Ray Optics: Tracing the Path of Light Using a Laser (page 2)
Mirrors at a right angle
Shine the laser on one of the mirrors and trace its path (by placing dots along the path and connecting them). The path should hit the second mirror, and then reflect off the second mirror. Try this for several angles of incidence on the first mirror. (If you like geometry, set the mirrors at an acute angle. Then, predict and test the angle of the outgoing ray for a given angle of incidence.)
A convex lens is the one that is thicker at the middle than at the ends. Draw a centerline perpendicular to the axis of the lens. Trace the following paths: a) a straight line along the center line through the center of the lens, b) a line above the centerline running parallel to the centerline, c) a line below the centerline running parallel to it. Trace all the lines. Notice where the three lines cross. Measure that distance and put a dot on the centerline on the incident side of the lens that same distance from the lens. Direct the laser at any angle through that dot and trace its path through the lens. Try this for several angles.

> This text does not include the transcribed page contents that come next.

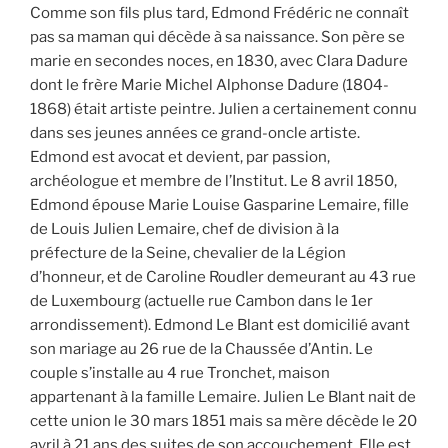
Comme son fils plus tard, Edmond Frédéric ne connaît
pas sa maman qui décède à sa naissance. Son père se
marie en secondes noces, en 1830, avec Clara Dadure
dont le frère Marie Michel Alphonse Dadure (1804-
1868) était artiste peintre. Julien a certainement connu
dans ses jeunes années ce grand-oncle artiste.
Edmond est avocat et devient, par passion,
archéologue et membre de l’Institut. Le 8 avril 1850,
Edmond épouse Marie Louise Gasparine Lemaire, fille
de Louis Julien Lemaire, chef de division à la
préfecture de la Seine, chevalier de la Légion
d’honneur, et de Caroline Roudler demeurant au 43 rue
de Luxembourg (actuelle rue Cambon dans le 1er
arrondissement). Edmond Le Blant est domicilié avant
son mariage au 26 rue de la Chaussée d’Antin. Le
couple s’installe au 4 rue Tronchet, maison
appartenant à la famille Lemaire. Julien Le Blant nait de
cette union le 30 mars 1851 mais sa mère décède le 20
avril à 21 ans des suites de son accouchement. Elle est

A concave lens is the one that is thinner at the middle than at the ends. Draw a centerline perpendicular to the axis of the lens. Trace the following paths: a) straight line along the center line through the center of the lens, b) a line above the centerline running parallel to the centerline, c) a line running below the centerline running and running parallel to it. Trace all the lines. How do these results compare with those from the convexlens?
The semicircular lens has one circular side and one flat side. Place the circular side toward you. Trace the lens and draw a centerline on the flat side. Shine the laser at a 30-degree angle to that centerline, but hit the point where the centerline meets the flat side of the lens. This particular arrangement avoids refraction in the glass because the light comes in perpendicular to the tangent at the circular edge. In this case, the only refraction that occurs is at the glass-to-air interface. Observe what happens for different angles. Take it to the extremes of high and low angles of incidence.
Draw a perpendicular line to one of the edges of the prism. (Make sure the edges you are using are clear and not frosted.) Direct the beam toward the point where the perpendicular meets the edge and trace the path of the laser through the prism at various angles.
There are two main types of right-angle prisms: 90°, 45°, 45° and 90°, 30°, 60°. Here is a challenge. Try it either by working out the light rays first or by just playing with the prisms and figuring it out by trial and error:
- How can you direct a light ray through the prism and have a ray emerge at 90 degrees to the incoming ray (based only on total internal reflection)?
- How can you direct a light ray through the prism and have a ray emerge at 180 degrees to the incoming ray heading back in the direction that it came from (also based only on total internal reflection)?